Collected data entries

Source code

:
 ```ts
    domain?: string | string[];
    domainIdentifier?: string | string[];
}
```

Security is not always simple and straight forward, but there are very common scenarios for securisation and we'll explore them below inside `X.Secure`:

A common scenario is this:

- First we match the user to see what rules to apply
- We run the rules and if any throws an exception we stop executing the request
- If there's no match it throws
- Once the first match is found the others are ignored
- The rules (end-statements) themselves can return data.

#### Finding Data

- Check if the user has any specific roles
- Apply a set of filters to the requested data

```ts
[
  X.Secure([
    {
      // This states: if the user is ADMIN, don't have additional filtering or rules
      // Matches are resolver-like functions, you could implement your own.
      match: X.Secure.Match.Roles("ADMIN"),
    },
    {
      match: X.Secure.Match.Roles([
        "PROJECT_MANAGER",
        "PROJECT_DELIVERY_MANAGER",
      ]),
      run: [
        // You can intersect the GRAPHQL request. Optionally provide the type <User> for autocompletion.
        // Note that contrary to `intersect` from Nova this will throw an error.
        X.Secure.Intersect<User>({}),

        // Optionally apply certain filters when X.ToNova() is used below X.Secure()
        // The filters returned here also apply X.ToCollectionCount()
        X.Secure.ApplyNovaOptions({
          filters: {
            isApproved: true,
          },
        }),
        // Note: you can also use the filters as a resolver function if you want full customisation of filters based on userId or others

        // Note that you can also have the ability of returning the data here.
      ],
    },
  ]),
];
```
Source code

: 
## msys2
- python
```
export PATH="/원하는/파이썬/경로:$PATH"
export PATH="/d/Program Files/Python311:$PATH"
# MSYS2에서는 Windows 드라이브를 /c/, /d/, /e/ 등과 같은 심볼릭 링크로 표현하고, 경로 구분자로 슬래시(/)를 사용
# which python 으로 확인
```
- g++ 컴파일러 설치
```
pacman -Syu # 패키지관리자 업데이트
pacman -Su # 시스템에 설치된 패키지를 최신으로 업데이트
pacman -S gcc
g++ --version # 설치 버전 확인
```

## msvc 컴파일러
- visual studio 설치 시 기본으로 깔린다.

### The task
Among the lines above, repeat exactly those from the line with "A common scenario" to the line with "- Once the first", counting both ends.

### Written answer
A common scenario is this:

- First we match the user to see what rules to apply
- We run the rules and if any throws an exception we stop executing the request
- If there's no match it throws
- Once the first match is found the others are ignored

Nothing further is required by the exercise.